The principles of salvage are in rescuing valuable undamaged goods in the setting of catastrophe. This guided me when a patient was flown in from an outside institution to our ICU with a saline soaked OR towel in his right groin -he had had an aorto-bifemoral bypass for aorto-iliac occlusive disease a year prior, but had never properly healed his right groin wound which continued to drain despite VAC therapy and wound care. On revealing his groin, this is what I saw:
A CT scan was sent with the patient but has been lost to time, and it showed a patent aorto-bifemoral bypass send flow around an occluded distal aorta and iliac arteries. The graft did not have a telltale haze around it nor a dark halo of fluid which signaled to me that it was likely well incorporated and only sick in the exposed part. The patient was not septic, but had grown MRSA from the wound which was granulating from the extensive wound care that had been delivered.
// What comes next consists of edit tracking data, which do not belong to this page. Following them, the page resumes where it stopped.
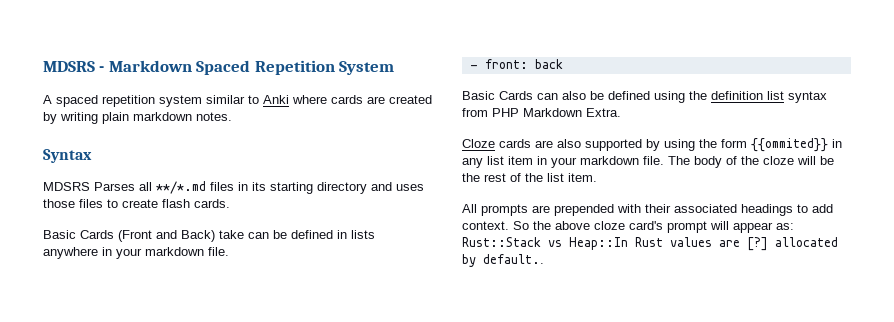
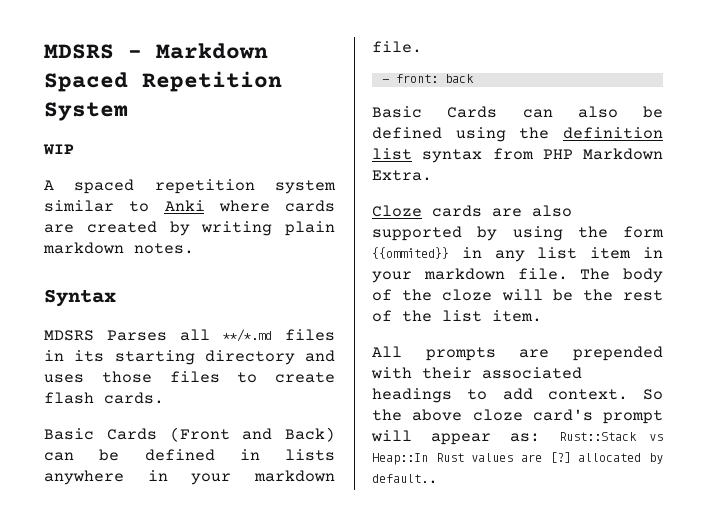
(395, 68) none -> [43,144,74,155] // WIP
[219,230,244,239] take -> (335, 434) none

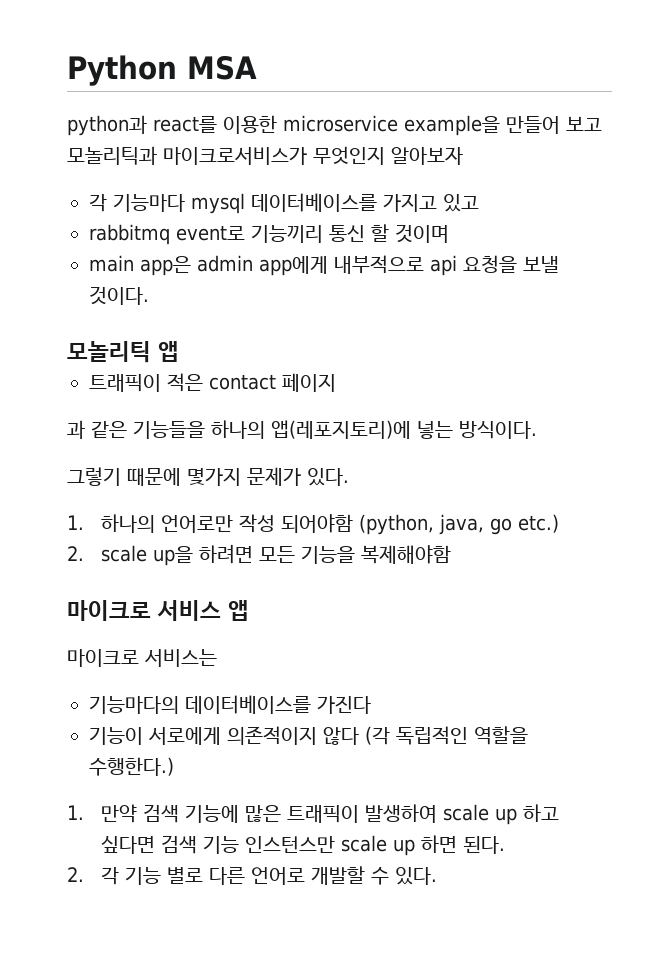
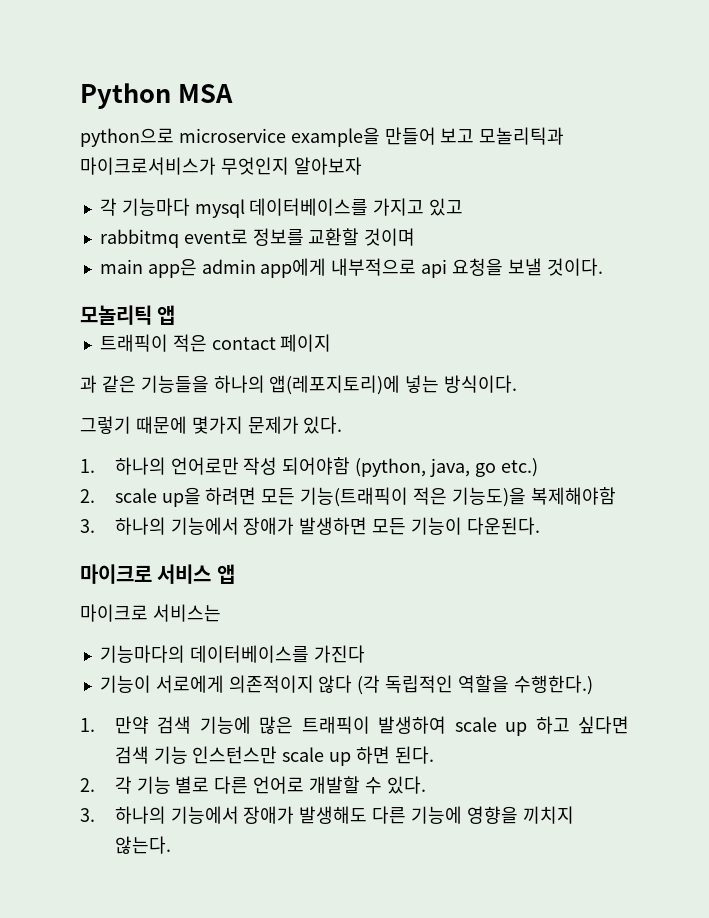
[67,115,277,136] python과 react를 이용한 -> [80,128,174,147] python으로
[251,224,389,243] 기능끼리 통신 할 -> [252,228,360,246] 정보를 교환할
[301,545,452,564] 기능을 복제해야함 -> [300,487,616,507] [80,517,540,535] 기능(트래픽이 적은 기능도)을 복제해야함 // 3. 하나의 기능에서 장애가 발생하면 모든 기능이 다운된다.
(438, 876) none -> [80,806,574,824] [114,836,171,854] // 3. 하나의 기능에서 장애가 발생해도 다른 기능에 영향을 끼치지 않는다.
I felt that it would be possible to move his anastomosis point more proximally on the external iliac in a sterile field (figure above), and then close, then endarterectomize the occluded external iliac artery after removing the distal graft, then after vein patching, cover the repair with a sartorius muscle flap. It would salvage the remaining graft and avoid a much larger, more intense operation which was plan B. To prepare for that, I had his deep femoral veins mapped.
The patient was prepped and draped, the groin was excluded by placing a lap pad soaked in peroxide/betadine/saline solution (recipe for “brown bubbly” liter saline, a bottle of peroxide, a bottle of betadine), and covering with an adesive drape. The rest of the abdomen was then draped with a second large adhesive drape. A retroperitoneal (transplant-type) right lower quadrant incision was made (below) and the external iliac artery and graft were exposed. As predicted on CT, the graft was well incorporated.
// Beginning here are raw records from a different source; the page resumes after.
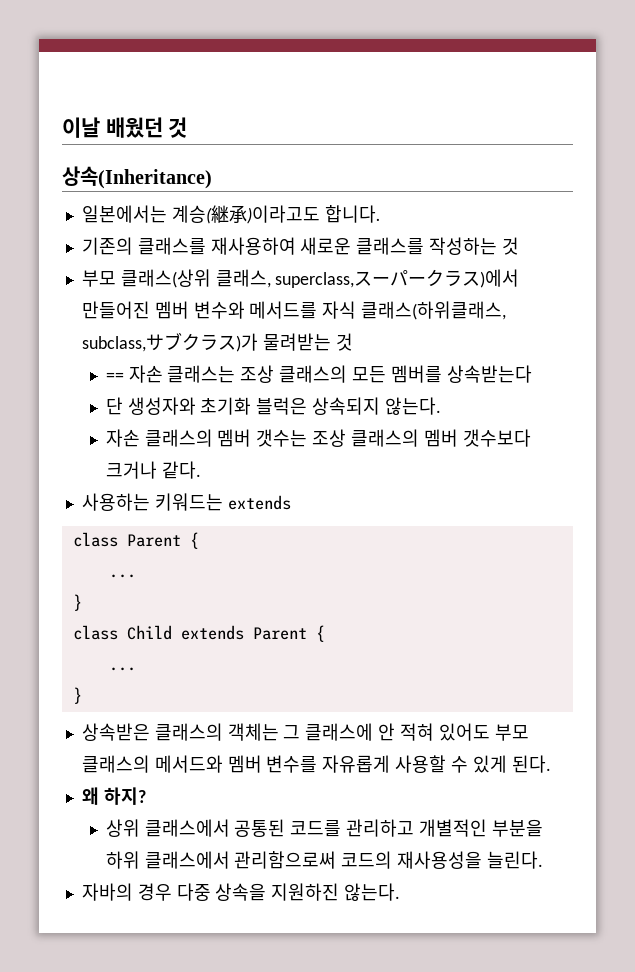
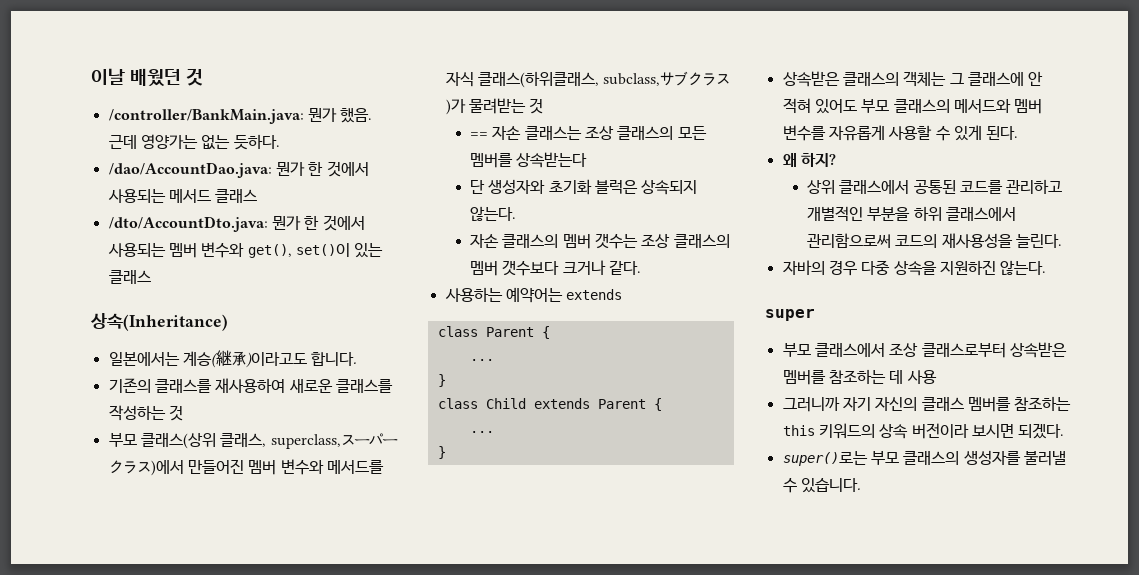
(188, 127) none -> [108,108,373,124] [108,134,280,150] [108,161,369,178] [107,189,258,203] [108,215,365,232] [107,242,384,258] [108,270,151,284] // /controller/BankMain.java: 뭔가 했음. 근데 영양가는 없는 듯하다. // /dao/AccountDao.java: 뭔가 한 것에서 사용되는 메서드 클래스 // /dto/AccountDto.java: 뭔가 한 것에서 사용되는 멤버 변수와 get(), set()이 있는 클래스
[154,493,223,511] 키워드는 -> [505,287,563,303] 예약어는
(401, 892) none -> [765,309,815,321] [782,342,1067,358] [782,369,937,385] [782,396,1072,412] [782,423,1065,439] [782,450,1066,466] [782,478,861,493] // super // 부모 클래스에서 조상 클래스로부터 상속받은 멤버를 참조하는 데 사용 // 그러니까 자기 자신의 클래스 멤버를 참조하는 this 키워드의 상속 버전이라 보시면 되겠다. // super()로는 부모 클래스의 생성자를 불러낼 수 있습니다.

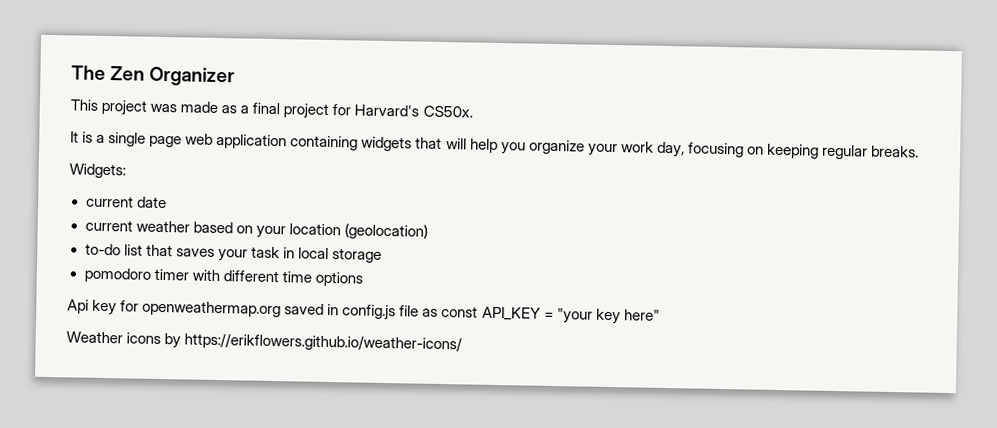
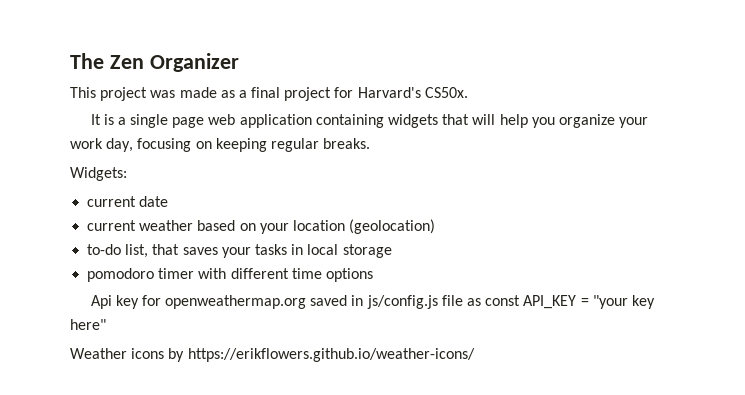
[123,244,143,256] list -> [125,244,149,258] list,
[250,246,280,259] task -> [254,244,287,255] tasks
[342,304,397,321] config.js -> [366,295,438,309] js/config.js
The external iliac artery was opened and focally endarterectomized of occlusive plaque (image below). The adventitia had good quality despite the longstanding occlusion.
The graft was mobilized and transected and anastomosed end to side to this segment of artery (below). Dissecting was made difficult by how well incorporated it was.
The wound was irrigated (with brown bubbly) and closed, dressed, and sealed over with the adhesive drape. The groin wound was then revealed and the graft pulled out (below).
Remote endarterectomy using a Vollmer ring was used -in this case I didn’t use fluoroscopy given the short distance to the terminus of the plaque which i had mobilized in the pelvis.
The plaque came out easily and was not infected appearing. It is shown below ex vivo.
A segment of saphenous vein was harvested from the patient medially and the arteriotomy was patched. The sartorius muscle was mobilized and applied as a flap over this. The wound was irrigated with brown bubbly and packed open with the intention of VAC application.
The patient healed very rapidly and remains infection free. I had used this approach on several occasions in the past and twice more recently. It truly is salvage as it preserves the uninfected graft while never exposing it to the infection in the process of operating. It avoids having to remove the whole graft which then damages the left side -I have seen other surgeons take this approach elsewhere taking a all-or-nothing approach to graft infection to considerable morbidity to the patient. It avoids having to harvest deep femoral vein -another large operation to which the body responds truculently. The patient recently came by for his 4 year followup, still smoking, but legs preserved.